• _Your assignment_
Nothing is needed except the lines below that run from the one with "list [104, 316, 1396, 1009]" through the one with "Page size: 1500x844.", repeated exactly.
Data for this task: Begin
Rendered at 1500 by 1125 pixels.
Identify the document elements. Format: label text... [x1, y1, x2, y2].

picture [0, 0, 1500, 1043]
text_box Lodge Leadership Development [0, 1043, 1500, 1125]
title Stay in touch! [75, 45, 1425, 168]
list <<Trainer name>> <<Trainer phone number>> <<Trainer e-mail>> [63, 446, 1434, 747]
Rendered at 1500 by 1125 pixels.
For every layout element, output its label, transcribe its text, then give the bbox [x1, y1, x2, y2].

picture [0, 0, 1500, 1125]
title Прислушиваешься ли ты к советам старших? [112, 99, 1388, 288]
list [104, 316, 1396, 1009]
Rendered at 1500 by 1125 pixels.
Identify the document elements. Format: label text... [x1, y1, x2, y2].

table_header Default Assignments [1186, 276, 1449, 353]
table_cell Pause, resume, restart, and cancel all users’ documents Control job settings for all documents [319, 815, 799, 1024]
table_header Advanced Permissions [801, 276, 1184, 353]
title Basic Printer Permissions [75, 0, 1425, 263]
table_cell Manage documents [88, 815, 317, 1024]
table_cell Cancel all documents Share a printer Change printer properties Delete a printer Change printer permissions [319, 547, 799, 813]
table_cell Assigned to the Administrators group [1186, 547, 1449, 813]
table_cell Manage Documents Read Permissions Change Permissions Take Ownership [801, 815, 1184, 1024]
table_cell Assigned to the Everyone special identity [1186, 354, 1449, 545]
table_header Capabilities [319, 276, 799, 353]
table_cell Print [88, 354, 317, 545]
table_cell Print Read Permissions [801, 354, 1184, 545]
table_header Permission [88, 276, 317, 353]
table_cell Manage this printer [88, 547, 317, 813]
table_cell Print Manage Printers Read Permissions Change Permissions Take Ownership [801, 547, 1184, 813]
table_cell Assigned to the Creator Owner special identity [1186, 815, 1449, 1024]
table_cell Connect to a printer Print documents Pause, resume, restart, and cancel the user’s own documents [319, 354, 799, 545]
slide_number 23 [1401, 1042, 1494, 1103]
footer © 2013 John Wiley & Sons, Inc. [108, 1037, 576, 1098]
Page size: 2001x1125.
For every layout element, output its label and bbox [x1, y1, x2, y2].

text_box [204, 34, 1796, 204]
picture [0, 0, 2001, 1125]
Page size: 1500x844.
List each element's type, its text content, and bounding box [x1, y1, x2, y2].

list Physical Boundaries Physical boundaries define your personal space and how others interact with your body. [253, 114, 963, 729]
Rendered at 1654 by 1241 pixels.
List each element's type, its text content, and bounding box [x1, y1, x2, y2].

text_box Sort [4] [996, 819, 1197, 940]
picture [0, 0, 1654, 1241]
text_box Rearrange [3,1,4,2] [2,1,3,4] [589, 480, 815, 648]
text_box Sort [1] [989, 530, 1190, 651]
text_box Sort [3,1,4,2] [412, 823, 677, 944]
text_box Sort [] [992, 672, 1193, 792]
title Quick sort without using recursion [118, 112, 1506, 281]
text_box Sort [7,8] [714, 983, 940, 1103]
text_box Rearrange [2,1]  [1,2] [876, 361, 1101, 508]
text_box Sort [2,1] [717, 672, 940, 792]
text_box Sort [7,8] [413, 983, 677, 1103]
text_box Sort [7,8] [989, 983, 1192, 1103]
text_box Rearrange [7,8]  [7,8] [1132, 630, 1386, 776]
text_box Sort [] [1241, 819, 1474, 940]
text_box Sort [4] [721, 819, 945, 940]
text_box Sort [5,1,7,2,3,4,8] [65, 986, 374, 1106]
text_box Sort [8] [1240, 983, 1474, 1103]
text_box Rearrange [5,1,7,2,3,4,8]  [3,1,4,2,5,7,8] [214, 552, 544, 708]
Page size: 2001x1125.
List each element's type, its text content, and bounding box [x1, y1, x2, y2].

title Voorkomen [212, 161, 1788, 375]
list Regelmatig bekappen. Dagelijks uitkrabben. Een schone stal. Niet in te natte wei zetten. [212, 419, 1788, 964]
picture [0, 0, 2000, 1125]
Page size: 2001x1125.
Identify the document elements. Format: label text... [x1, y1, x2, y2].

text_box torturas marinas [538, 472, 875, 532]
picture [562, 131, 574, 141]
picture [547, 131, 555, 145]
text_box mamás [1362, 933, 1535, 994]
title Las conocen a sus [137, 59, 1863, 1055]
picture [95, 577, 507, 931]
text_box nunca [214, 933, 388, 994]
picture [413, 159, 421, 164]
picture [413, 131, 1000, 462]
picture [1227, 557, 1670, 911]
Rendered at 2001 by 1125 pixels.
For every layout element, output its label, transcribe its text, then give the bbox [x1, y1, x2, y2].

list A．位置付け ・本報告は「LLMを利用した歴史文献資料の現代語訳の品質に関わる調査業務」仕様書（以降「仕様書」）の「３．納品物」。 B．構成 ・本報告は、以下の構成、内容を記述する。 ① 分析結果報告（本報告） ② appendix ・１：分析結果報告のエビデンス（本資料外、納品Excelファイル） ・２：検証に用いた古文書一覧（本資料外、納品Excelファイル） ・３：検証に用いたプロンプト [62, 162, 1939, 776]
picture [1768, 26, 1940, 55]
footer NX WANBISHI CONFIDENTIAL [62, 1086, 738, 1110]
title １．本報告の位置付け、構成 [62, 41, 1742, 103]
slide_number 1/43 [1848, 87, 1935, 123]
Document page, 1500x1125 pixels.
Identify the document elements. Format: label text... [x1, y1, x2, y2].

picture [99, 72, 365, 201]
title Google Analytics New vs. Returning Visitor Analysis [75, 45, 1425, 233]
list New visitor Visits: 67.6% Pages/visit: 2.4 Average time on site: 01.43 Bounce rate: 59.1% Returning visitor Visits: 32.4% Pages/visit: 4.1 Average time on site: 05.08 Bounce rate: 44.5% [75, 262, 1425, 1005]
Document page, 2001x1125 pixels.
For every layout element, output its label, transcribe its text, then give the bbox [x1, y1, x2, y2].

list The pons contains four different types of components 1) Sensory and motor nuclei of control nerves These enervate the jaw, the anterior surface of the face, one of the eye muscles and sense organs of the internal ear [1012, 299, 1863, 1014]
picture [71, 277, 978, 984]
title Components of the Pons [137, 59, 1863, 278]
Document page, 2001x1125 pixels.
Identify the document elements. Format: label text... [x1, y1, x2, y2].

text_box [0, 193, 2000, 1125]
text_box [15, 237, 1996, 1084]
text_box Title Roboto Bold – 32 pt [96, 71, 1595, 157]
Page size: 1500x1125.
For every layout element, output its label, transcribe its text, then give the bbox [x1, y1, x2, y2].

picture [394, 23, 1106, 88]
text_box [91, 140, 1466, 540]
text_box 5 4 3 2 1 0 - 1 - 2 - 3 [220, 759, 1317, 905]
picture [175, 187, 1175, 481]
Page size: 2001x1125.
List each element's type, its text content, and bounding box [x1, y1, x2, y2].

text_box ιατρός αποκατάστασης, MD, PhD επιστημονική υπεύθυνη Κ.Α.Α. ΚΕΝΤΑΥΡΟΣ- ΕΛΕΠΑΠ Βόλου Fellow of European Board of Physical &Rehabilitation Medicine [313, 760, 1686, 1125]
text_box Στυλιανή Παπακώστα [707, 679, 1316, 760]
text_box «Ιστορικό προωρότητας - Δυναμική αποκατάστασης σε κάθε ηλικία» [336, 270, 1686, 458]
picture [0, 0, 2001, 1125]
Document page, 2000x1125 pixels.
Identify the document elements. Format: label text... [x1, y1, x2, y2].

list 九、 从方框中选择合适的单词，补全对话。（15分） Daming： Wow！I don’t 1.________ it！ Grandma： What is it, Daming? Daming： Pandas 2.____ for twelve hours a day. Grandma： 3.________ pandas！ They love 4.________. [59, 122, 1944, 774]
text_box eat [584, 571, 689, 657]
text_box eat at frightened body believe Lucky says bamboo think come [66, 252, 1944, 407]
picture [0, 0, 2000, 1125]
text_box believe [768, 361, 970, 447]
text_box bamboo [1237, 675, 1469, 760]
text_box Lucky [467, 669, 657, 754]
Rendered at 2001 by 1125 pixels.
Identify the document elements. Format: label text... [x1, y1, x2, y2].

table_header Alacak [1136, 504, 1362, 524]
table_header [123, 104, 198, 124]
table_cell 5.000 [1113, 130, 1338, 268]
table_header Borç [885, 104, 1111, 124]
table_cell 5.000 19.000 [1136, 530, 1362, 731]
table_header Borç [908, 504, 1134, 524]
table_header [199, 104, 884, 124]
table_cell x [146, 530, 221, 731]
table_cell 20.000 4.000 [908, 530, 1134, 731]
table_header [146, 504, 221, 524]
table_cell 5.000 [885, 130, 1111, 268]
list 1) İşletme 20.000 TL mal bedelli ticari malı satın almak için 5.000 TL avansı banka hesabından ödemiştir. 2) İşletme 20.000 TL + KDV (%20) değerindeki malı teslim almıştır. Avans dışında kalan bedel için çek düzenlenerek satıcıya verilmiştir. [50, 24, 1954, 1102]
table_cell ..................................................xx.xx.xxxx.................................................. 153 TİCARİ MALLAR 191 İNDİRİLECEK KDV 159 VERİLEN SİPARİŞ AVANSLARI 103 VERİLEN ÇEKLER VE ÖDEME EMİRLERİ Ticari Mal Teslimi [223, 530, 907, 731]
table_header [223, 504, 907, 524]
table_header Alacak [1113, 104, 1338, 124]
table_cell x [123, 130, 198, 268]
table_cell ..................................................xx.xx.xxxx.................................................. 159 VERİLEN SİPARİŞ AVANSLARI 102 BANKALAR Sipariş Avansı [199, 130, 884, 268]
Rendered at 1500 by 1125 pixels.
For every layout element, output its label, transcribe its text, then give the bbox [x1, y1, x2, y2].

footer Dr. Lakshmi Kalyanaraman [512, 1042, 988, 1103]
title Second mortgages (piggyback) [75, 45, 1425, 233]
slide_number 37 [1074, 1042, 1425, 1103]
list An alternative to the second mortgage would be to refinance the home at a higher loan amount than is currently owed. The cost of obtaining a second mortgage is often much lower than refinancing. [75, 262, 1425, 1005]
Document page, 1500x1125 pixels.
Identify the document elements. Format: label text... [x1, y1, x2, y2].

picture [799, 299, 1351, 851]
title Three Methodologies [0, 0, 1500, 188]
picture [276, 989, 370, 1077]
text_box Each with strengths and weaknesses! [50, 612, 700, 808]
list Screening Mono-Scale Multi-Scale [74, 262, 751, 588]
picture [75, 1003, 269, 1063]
Data for this task: End
• _Answer to the exercise_
list [104, 316, 1396, 1009]
Rendered at 1500 by 1125 pixels.
Identify the document elements. Format: label text... [x1, y1, x2, y2].

table_header Default Assignments [1186, 276, 1449, 353]
table_cell Pause, resume, restart, and cancel all users’ documents Control job settings for all documents [319, 815, 799, 1024]
table_header Advanced Permissions [801, 276, 1184, 353]
title Basic Printer Permissions [75, 0, 1425, 263]
table_cell Manage documents [88, 815, 317, 1024]
table_cell Cancel all documents Share a printer Change printer properties Delete a printer Change printer permissions [319, 547, 799, 813]
table_cell Assigned to the Administrators group [1186, 547, 1449, 813]
table_cell Manage Documents Read Permissions Change Permissions Take Ownership [801, 815, 1184, 1024]
table_cell Assigned to the Everyone special identity [1186, 354, 1449, 545]
table_header Capabilities [319, 276, 799, 353]
table_cell Print [88, 354, 317, 545]
table_cell Print Read Permissions [801, 354, 1184, 545]
table_header Permission [88, 276, 317, 353]
table_cell Manage this printer [88, 547, 317, 813]
table_cell Print Manage Printers Read Permissions Change Permissions Take Ownership [801, 547, 1184, 813]
table_cell Assigned to the Creator Owner special identity [1186, 815, 1449, 1024]
table_cell Connect to a printer Print documents Pause, resume, restart, and cancel the user’s own documents [319, 354, 799, 545]
slide_number 23 [1401, 1042, 1494, 1103]
footer © 2013 John Wiley & Sons, Inc. [108, 1037, 576, 1098]
Page size: 2001x1125.
For every layout element, output its label and bbox [x1, y1, x2, y2].

text_box [204, 34, 1796, 204]
picture [0, 0, 2001, 1125]
Page size: 1500x844.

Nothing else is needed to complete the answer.